(Records drawn from a dataset)

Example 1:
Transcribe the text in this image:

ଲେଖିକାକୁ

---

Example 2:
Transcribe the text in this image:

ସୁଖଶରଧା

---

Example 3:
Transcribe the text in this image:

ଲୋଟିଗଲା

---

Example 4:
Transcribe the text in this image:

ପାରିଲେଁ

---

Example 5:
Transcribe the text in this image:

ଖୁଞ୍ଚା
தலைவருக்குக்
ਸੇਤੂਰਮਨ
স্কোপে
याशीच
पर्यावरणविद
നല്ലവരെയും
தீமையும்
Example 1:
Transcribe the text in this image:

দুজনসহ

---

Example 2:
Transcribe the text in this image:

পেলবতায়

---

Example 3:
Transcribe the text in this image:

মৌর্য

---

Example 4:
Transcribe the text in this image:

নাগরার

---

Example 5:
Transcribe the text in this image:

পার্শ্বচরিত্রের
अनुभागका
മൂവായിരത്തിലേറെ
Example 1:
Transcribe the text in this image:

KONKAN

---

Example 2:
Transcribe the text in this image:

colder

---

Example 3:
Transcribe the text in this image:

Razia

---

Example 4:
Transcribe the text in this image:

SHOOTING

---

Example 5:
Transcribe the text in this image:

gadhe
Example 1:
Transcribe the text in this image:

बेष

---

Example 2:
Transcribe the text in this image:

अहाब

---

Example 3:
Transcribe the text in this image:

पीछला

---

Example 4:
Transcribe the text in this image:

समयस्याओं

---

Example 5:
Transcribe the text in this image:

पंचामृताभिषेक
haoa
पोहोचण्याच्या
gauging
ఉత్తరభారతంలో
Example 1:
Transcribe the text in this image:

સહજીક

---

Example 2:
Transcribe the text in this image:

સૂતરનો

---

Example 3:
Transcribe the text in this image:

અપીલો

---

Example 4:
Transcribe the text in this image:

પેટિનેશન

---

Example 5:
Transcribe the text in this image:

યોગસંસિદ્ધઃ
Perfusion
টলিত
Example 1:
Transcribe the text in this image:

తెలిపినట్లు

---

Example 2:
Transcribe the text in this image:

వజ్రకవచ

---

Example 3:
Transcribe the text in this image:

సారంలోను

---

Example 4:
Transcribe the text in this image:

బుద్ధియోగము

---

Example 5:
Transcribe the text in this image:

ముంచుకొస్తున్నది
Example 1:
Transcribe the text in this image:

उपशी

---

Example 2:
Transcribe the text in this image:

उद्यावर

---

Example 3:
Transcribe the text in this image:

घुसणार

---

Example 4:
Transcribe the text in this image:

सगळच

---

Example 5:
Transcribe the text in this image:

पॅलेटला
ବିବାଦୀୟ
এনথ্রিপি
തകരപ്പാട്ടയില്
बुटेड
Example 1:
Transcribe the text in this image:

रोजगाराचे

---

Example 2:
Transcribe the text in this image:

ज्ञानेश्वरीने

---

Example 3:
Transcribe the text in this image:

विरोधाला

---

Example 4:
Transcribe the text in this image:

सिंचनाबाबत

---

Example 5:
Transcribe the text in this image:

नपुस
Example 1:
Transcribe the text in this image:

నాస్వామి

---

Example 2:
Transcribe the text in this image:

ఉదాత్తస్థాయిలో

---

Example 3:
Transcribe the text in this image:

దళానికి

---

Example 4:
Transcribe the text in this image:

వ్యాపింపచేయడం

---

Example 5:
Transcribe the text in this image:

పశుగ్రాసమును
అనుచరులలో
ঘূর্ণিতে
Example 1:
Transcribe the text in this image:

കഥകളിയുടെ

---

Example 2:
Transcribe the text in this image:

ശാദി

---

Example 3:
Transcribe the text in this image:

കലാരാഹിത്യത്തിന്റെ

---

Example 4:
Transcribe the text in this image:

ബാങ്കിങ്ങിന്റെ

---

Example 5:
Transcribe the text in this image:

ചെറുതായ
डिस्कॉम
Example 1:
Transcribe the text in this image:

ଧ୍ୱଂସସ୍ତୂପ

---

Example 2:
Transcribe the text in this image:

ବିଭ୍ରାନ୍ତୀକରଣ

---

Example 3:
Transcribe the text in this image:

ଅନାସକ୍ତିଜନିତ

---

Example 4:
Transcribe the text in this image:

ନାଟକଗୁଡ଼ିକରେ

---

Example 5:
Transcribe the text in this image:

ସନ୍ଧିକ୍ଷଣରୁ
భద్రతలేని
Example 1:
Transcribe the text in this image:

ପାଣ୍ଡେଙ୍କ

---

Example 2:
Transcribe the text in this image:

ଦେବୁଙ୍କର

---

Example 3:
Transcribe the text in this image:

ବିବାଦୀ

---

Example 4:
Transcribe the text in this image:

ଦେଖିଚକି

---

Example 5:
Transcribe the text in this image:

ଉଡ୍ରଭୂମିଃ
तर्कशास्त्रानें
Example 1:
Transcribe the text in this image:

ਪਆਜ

Task statement: Reproduce the data in its entirety, matching each character.

Result for this exercise:
Example 1:
Transcribe the text in this image:

ଲେଖିକାକୁ

---

Example 2:
Transcribe the text in this image:

ସୁଖଶରଧା

---

Example 3:
Transcribe the text in this image:

ଲୋଟିଗଲା

---

Example 4:
Transcribe the text in this image:

ପାରିଲେଁ

---

Example 5:
Transcribe the text in this image:

ଖୁଞ୍ଚା
தலைவருக்குக்
ਸੇਤੂਰਮਨ
স্কোপে
याशीच
पर्यावरणविद
നല്ലവരെയും
தீமையும்
Example 1:
Transcribe the text in this image:

দুজনসহ

---

Example 2:
Transcribe the text in this image:

পেলবতায়

---

Example 3:
Transcribe the text in this image:

মৌর্য

---

Example 4:
Transcribe the text in this image:

নাগরার

---

Example 5:
Transcribe the text in this image:

পার্শ্বচরিত্রের
अनुभागका
മൂവായിരത്തിലേറെ
Example 1:
Transcribe the text in this image:

KONKAN

---

Example 2:
Transcribe the text in this image:

colder

---

Example 3:
Transcribe the text in this image:

Razia

---

Example 4:
Transcribe the text in this image:

SHOOTING

---

Example 5:
Transcribe the text in this image:

gadhe
Example 1:
Transcribe the text in this image:

बेष

---

Example 2:
Transcribe the text in this image:

अहाब

---

Example 3:
Transcribe the text in this image:

पीछला

---

Example 4:
Transcribe the text in this image:

समयस्याओं

---

Example 5:
Transcribe the text in this image:

पंचामृताभिषेक
haoa
पोहोचण्याच्या
gauging
ఉత్తరభారతంలో
Example 1:
Transcribe the text in this image:

સહજીક

---

Example 2:
Transcribe the text in this image:

સૂતરનો

---

Example 3:
Transcribe the text in this image:

અપીલો

---

Example 4:
Transcribe the text in this image:

પેટિનેશન

---

Example 5:
Transcribe the text in this image:

યોગસંસિદ્ધઃ
Perfusion
টলিত
Example 1:
Transcribe the text in this image:

తెలిపినట్లు

---

Example 2:
Transcribe the text in this image:

వజ్రకవచ

---

Example 3:
Transcribe the text in this image:

సారంలోను

---

Example 4:
Transcribe the text in this image:

బుద్ధియోగము

---

Example 5:
Transcribe the text in this image:

ముంచుకొస్తున్నది
Example 1:
Transcribe the text in this image:

उपशी

---

Example 2:
Transcribe the text in this image:

उद्यावर

---

Example 3:
Transcribe the text in this image:

घुसणार

---

Example 4:
Transcribe the text in this image:

सगळच

---

Example 5:
Transcribe the text in this image:

पॅलेटला
ବିବାଦୀୟ
এনথ্রিপি
തകരപ്പാട്ടയില്
बुटेड
Example 1:
Transcribe the text in this image:

रोजगाराचे

---

Example 2:
Transcribe the text in this image:

ज्ञानेश्वरीने

---

Example 3:
Transcribe the text in this image:

विरोधाला

---

Example 4:
Transcribe the text in this image:

सिंचनाबाबत

---

Example 5:
Transcribe the text in this image:

नपुस
Example 1:
Transcribe the text in this image:

నాస్వామి

---

Example 2:
Transcribe the text in this image:

ఉదాత్తస్థాయిలో

---

Example 3:
Transcribe the text in this image:

దళానికి

---

Example 4:
Transcribe the text in this image:

వ్యాపింపచేయడం

---

Example 5:
Transcribe the text in this image:

పశుగ్రాసమును
అనుచరులలో
ঘূর্ণিতে
Example 1:
Transcribe the text in this image:

കഥകളിയുടെ

---

Example 2:
Transcribe the text in this image:

ശാദി

---

Example 3:
Transcribe the text in this image:

കലാരാഹിത്യത്തിന്റെ

---

Example 4:
Transcribe the text in this image:

ബാങ്കിങ്ങിന്റെ

---

Example 5:
Transcribe the text in this image:

ചെറുതായ
डिस्कॉम
Example 1:
Transcribe the text in this image:

ଧ୍ୱଂସସ୍ତୂପ

---

Example 2:
Transcribe the text in this image:

ବିଭ୍ରାନ୍ତୀକରଣ

---

Example 3:
Transcribe the text in this image:

ଅନାସକ୍ତିଜନିତ

---

Example 4:
Transcribe the text in this image:

ନାଟକଗୁଡ଼ିକରେ

---

Example 5:
Transcribe the text in this image:

ସନ୍ଧିକ୍ଷଣରୁ
భద్రతలేని
Example 1:
Transcribe the text in this image:

ପାଣ୍ଡେଙ୍କ

---

Example 2:
Transcribe the text in this image:

ଦେବୁଙ୍କର

---

Example 3:
Transcribe the text in this image:

ବିବାଦୀ

---

Example 4:
Transcribe the text in this image:

ଦେଖିଚକି

---

Example 5:
Transcribe the text in this image:

ଉଡ୍ରଭୂମିଃ
तर्कशास्त्रानें
Example 1:
Transcribe the text in this image:

ਪਆਜ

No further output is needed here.